**Work instructions:** Copy each line of the data below in which the word "Rendered" can be found.

***

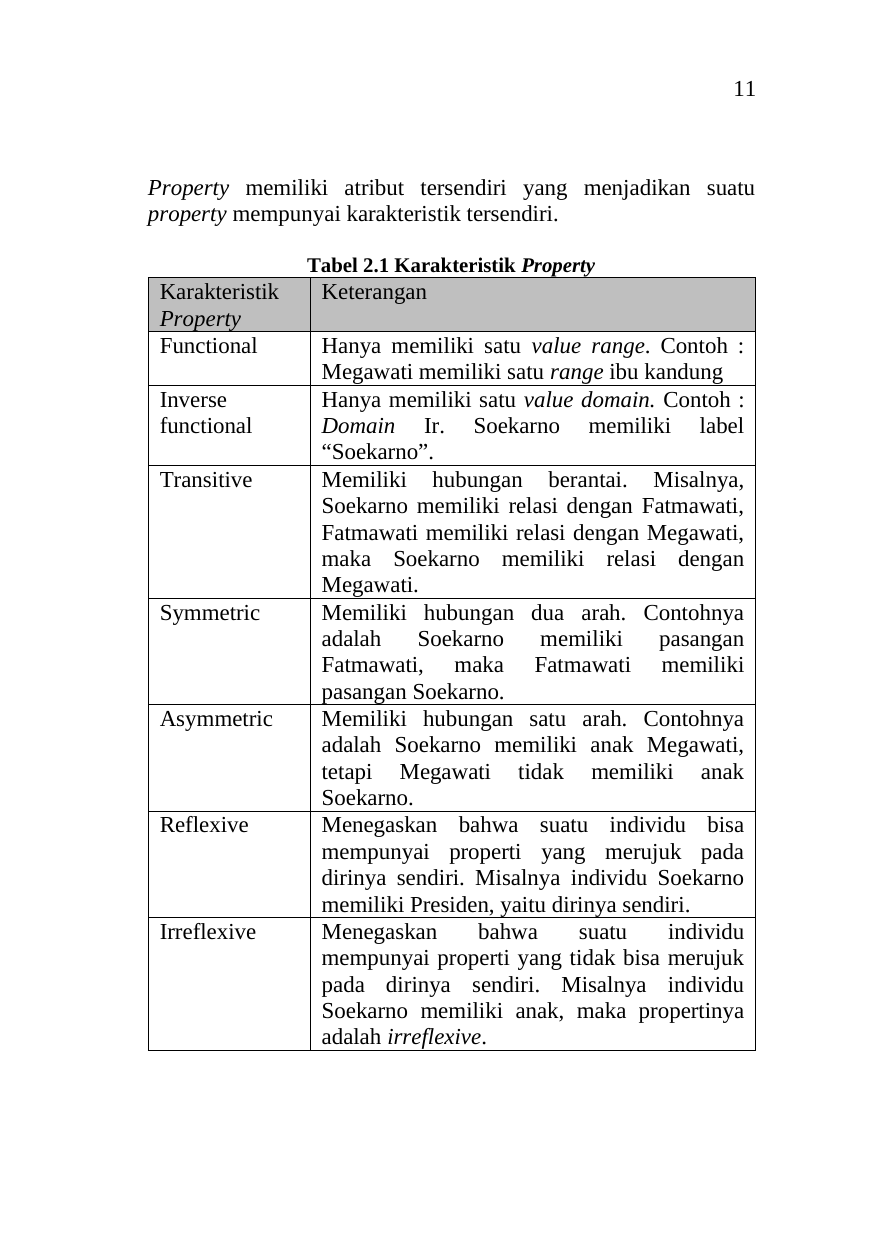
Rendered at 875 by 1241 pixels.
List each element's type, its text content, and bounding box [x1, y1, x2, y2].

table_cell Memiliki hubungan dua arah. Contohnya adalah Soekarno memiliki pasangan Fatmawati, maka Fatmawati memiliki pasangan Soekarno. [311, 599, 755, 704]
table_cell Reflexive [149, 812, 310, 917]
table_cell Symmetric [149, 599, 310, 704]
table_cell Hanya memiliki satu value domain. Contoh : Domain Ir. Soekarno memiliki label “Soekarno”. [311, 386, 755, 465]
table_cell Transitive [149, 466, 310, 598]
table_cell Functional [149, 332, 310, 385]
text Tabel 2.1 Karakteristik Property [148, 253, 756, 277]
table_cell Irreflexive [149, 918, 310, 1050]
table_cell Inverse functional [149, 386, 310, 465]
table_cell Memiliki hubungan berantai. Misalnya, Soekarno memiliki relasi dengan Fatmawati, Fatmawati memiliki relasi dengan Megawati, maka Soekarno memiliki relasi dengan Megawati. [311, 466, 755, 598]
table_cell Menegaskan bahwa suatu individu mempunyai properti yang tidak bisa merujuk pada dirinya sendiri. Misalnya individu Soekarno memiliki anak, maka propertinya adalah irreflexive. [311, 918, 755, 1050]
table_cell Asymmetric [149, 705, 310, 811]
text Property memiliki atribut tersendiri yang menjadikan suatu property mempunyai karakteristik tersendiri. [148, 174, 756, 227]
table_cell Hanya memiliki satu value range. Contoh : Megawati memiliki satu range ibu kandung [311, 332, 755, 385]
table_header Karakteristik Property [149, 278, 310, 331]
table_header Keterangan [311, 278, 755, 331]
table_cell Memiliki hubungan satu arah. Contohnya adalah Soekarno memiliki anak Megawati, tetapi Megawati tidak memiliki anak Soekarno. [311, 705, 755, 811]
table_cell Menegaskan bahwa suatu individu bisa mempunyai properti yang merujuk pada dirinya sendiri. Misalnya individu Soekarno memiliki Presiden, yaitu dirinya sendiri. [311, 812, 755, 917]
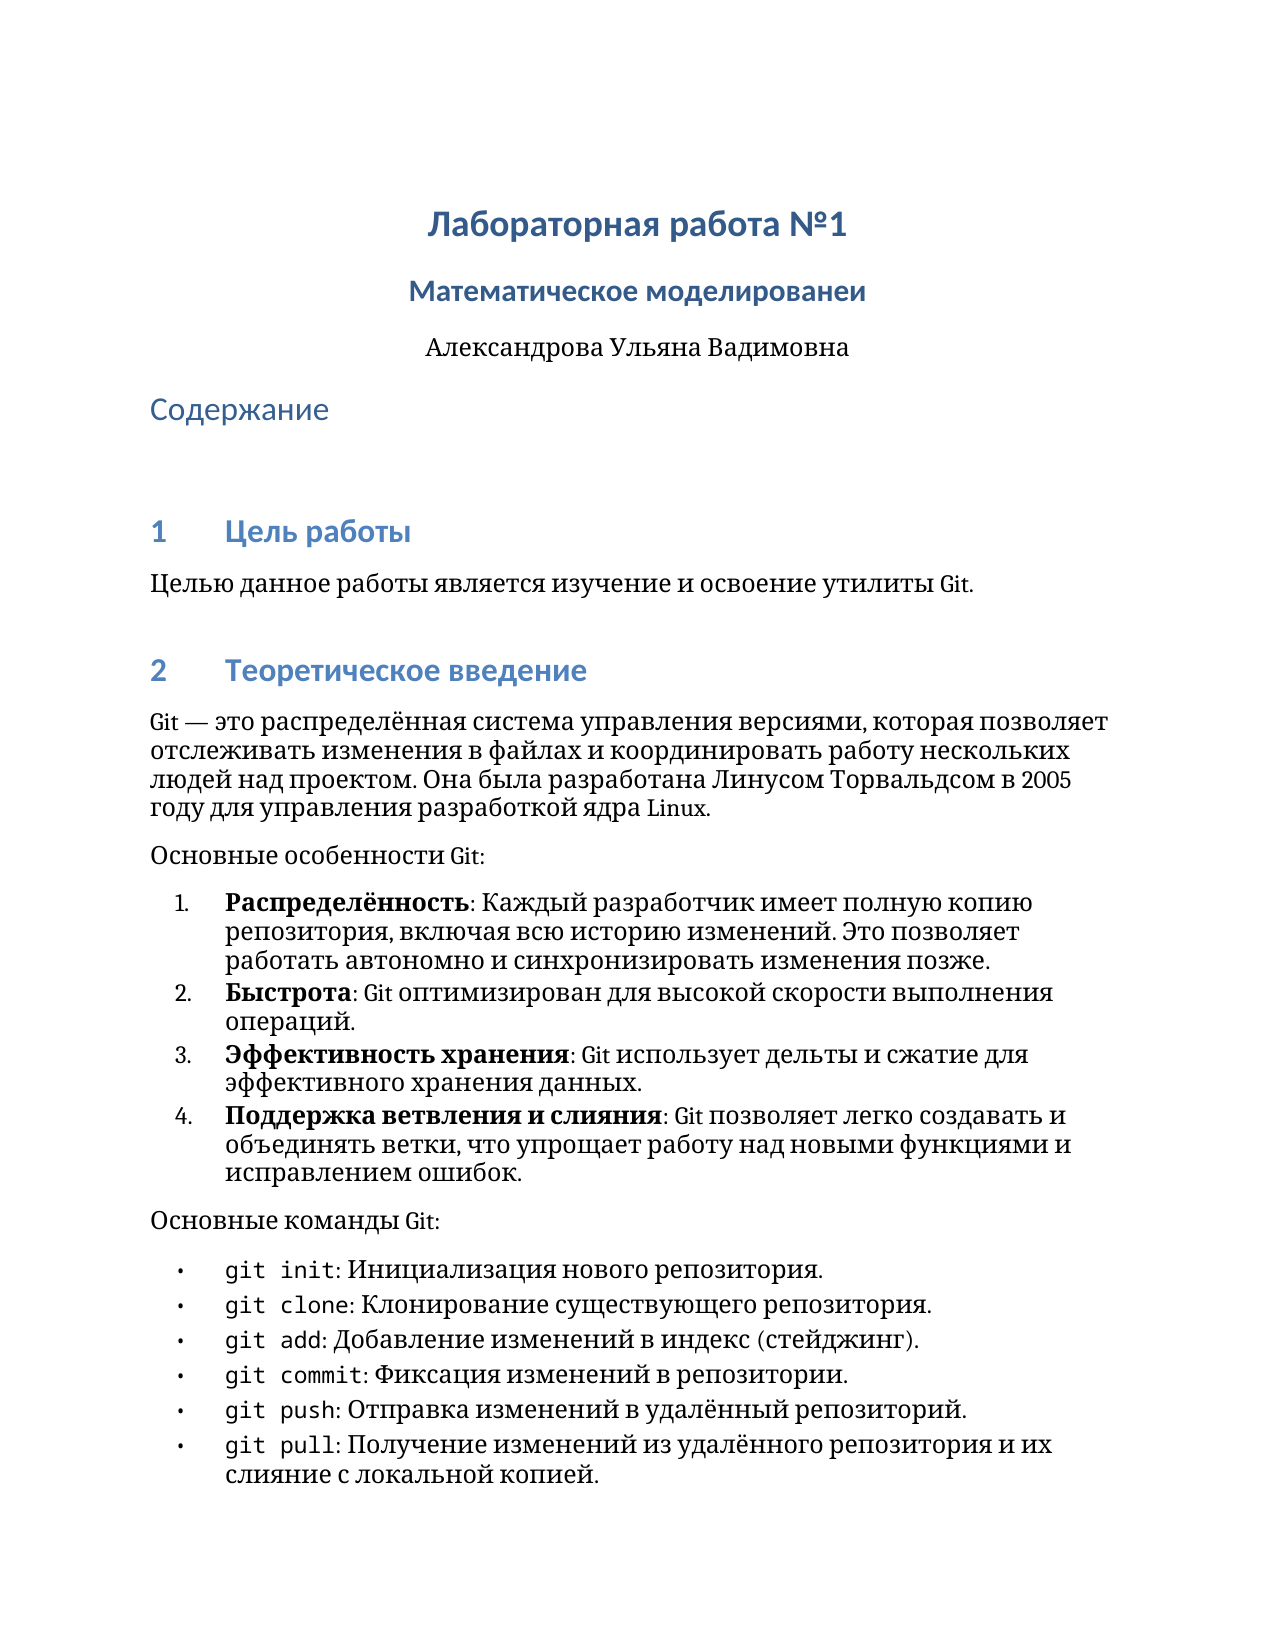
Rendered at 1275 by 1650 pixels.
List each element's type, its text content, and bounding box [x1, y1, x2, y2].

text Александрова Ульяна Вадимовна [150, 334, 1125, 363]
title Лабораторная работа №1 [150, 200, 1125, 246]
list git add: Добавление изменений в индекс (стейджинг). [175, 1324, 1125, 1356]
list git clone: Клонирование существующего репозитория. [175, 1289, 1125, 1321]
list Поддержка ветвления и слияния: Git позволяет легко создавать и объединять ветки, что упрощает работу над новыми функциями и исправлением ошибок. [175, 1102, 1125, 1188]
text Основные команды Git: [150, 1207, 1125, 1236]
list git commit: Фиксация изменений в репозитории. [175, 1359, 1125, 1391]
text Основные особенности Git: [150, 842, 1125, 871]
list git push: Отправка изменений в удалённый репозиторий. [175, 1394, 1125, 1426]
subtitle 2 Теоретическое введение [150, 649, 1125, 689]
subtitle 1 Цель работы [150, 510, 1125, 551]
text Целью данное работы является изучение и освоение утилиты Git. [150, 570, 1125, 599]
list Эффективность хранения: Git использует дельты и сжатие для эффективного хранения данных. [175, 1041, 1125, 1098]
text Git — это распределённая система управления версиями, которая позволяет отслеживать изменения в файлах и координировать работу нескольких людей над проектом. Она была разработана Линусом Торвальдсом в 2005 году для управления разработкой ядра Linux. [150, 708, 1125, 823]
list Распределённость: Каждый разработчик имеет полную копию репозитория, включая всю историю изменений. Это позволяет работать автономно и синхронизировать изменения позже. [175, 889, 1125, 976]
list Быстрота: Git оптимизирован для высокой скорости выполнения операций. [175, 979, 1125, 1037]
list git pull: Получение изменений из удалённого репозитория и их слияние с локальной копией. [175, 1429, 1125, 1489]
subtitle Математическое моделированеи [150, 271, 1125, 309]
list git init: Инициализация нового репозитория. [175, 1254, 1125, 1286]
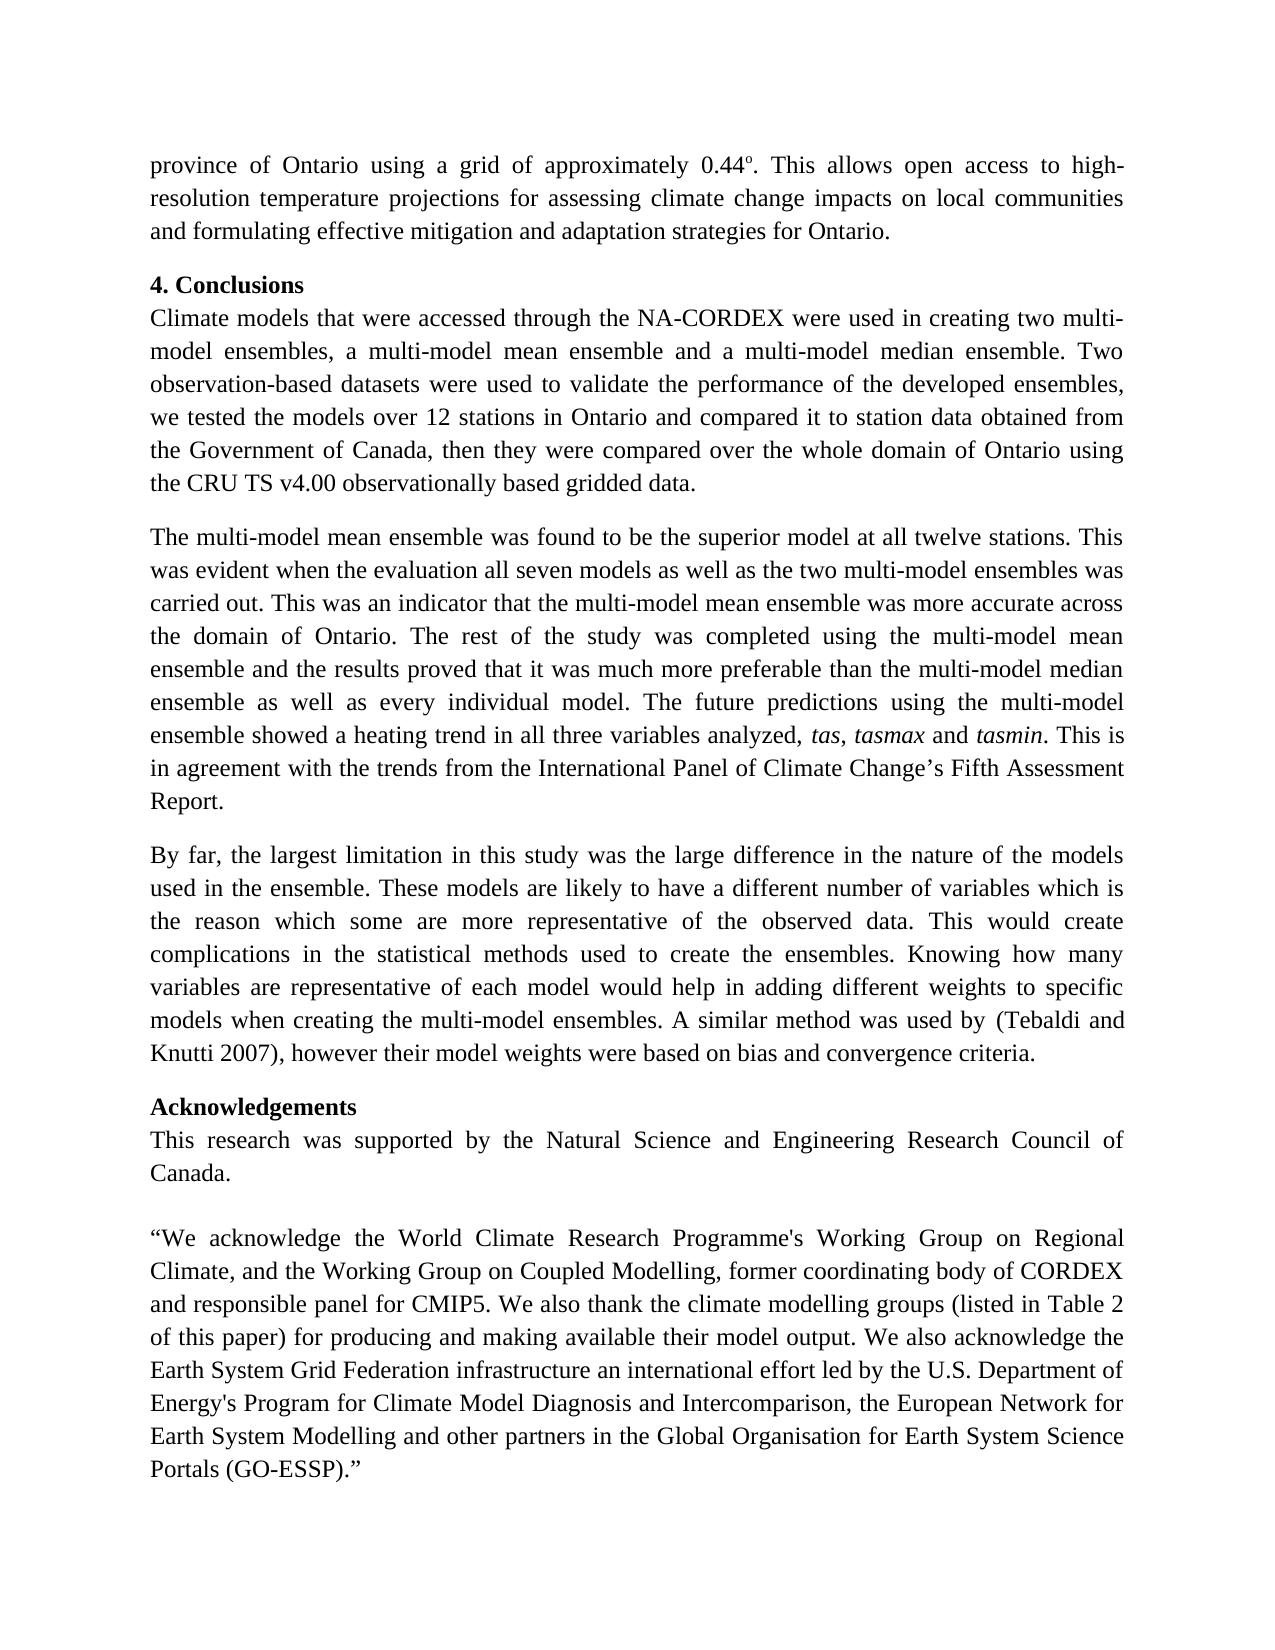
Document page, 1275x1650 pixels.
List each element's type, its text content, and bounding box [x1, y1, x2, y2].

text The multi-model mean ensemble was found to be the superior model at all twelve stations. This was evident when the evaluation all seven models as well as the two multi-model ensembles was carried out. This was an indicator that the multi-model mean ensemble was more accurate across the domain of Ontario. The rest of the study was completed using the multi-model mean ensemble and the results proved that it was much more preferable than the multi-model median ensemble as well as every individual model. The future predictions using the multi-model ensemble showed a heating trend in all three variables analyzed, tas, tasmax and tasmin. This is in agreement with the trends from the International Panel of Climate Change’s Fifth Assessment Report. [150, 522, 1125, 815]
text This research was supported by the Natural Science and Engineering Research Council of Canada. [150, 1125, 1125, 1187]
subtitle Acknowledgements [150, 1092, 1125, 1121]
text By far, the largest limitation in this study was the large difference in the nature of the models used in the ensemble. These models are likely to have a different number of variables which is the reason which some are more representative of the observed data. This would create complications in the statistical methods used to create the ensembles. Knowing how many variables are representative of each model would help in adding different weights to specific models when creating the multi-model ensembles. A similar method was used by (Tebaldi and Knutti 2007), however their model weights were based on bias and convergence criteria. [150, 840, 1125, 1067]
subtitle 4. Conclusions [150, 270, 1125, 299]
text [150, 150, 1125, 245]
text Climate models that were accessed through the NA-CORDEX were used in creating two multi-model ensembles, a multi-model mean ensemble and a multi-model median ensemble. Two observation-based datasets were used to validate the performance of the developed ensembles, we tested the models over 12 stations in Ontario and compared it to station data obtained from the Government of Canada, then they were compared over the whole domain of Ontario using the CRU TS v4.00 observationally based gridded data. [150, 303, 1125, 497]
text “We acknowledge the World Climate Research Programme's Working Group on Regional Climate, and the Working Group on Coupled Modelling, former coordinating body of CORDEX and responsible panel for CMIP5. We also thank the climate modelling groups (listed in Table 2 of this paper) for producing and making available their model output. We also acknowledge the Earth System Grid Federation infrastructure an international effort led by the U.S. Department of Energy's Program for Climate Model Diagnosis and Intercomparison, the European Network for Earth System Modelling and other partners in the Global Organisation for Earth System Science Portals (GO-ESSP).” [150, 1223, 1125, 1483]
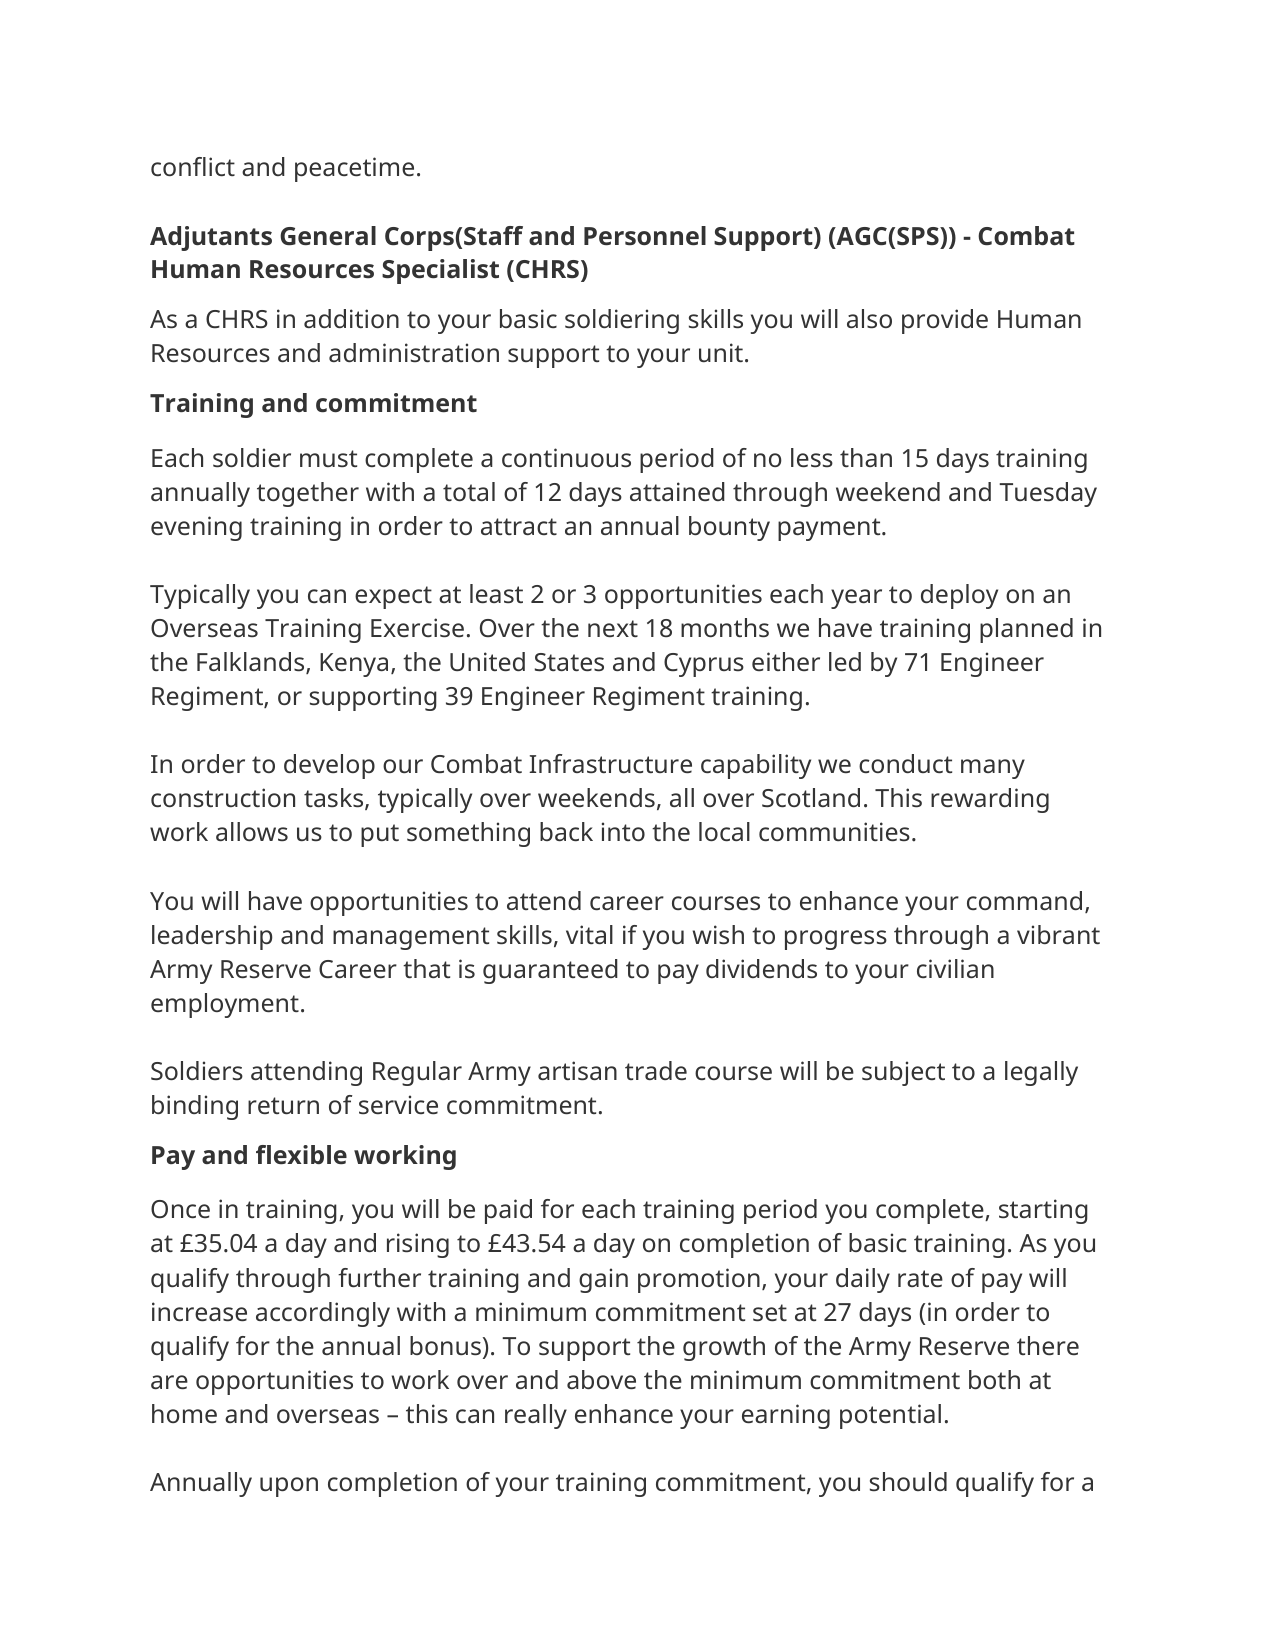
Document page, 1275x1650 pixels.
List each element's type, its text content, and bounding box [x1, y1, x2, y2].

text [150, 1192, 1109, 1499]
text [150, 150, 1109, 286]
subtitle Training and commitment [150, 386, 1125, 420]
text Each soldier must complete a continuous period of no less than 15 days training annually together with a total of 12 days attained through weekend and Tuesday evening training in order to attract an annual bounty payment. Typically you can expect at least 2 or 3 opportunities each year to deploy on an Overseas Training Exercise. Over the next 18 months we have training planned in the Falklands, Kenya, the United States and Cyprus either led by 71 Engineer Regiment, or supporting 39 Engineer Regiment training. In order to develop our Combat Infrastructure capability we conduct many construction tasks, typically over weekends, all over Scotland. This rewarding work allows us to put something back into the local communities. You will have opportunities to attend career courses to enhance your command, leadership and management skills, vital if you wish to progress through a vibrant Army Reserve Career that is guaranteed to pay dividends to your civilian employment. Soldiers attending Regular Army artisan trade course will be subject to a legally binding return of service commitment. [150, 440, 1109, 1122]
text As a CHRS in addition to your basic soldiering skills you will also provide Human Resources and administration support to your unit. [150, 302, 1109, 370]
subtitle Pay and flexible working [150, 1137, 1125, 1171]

***

**Completed exercise:**
Rendered at 875 by 1241 pixels.
Rendered at 1275 by 1650 pixels.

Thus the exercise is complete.